The Simpson’s Paradox And Mystery Shopping

Recently I came across something very interesting. A Phenomenon known as the Simpson’s Paradox. This will not be anything new to those familiar with Statistics. However, it is important to note for anyone trying to understand data.

The phenomenon is a particular effect that occurs when there is a difference in outcome from the same dataset:

Simpson’s Paradox occurs when trends that appear when a dataset is separated into groups reverse when the data are aggregated.” – Source TowardsDataScience.com

This phenomenon definitely applies to Market Research. We are constantly looking at data and separating them into controlled variables to analyze. A good example of this is the Net Promoter Scores. Before that, let’s discuss a little more on the Simpson’s Paradox.

Below is a great example of how the Simpsons Paradox could happen:

The example above was taken from Brilliant.org and it shows an example of 2 friends solving problems over the course of the weekend. “Your Friend” has a higher accuracy of solving problems on both individual days.
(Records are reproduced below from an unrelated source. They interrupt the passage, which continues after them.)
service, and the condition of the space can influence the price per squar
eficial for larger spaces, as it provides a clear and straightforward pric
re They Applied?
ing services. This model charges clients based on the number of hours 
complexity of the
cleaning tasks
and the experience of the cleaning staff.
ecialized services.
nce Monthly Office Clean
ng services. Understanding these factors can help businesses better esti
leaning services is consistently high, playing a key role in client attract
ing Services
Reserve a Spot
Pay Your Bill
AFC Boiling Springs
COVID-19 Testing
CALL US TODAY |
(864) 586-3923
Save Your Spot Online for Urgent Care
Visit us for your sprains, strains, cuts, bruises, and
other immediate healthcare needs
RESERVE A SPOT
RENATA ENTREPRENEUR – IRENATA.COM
However, the challenge was set to the totality of accurately solved problems over the weekend. Not individual days. In the example above we can see how “You” won the challenge in totality.

We can discuss further on the topic. However, I would suggest visiting the two sites below should you want to know more:

  1. Towardsdatascience.com
  2. Brilliant.org

In context of Market Research

At AQ we specialize in a form of market research known as “Mystery Shopping.” We collect data from “shoppers” who are sent in to do a visit based on a pre-defined scenario with objectives. This means that, most of the time the objective of the project is already defined before we set the projects up.
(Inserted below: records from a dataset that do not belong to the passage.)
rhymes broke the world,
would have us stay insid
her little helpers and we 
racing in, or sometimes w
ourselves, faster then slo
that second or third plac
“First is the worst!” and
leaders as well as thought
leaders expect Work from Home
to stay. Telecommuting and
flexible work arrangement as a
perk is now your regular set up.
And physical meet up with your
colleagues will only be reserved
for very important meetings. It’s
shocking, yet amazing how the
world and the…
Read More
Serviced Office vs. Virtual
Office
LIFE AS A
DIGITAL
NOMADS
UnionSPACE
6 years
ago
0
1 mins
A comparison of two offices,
For example, our clients may want to track the service level in stores or compliance levels. There are multiple sections to each survey. The data may also include demographic and geographic information, comments, etc.

Will that much data, to make things easier we have to filter through them. This leaves a possibility of the Simpson’s Paradox to manifest. For example, if we are calculating the scores for Section A – then separating the data into Scenario A and Scenario B, and further comparing Male and Female scores. There is a high possibility of the paradox taking effect.

Now, the result is the result and the data does not lie. What we essentially need to do is to be able to interpret the data and to be able to explain what happen.

In the example above we can see that the sample size was different for each friend on each day. This resulted in differing averages.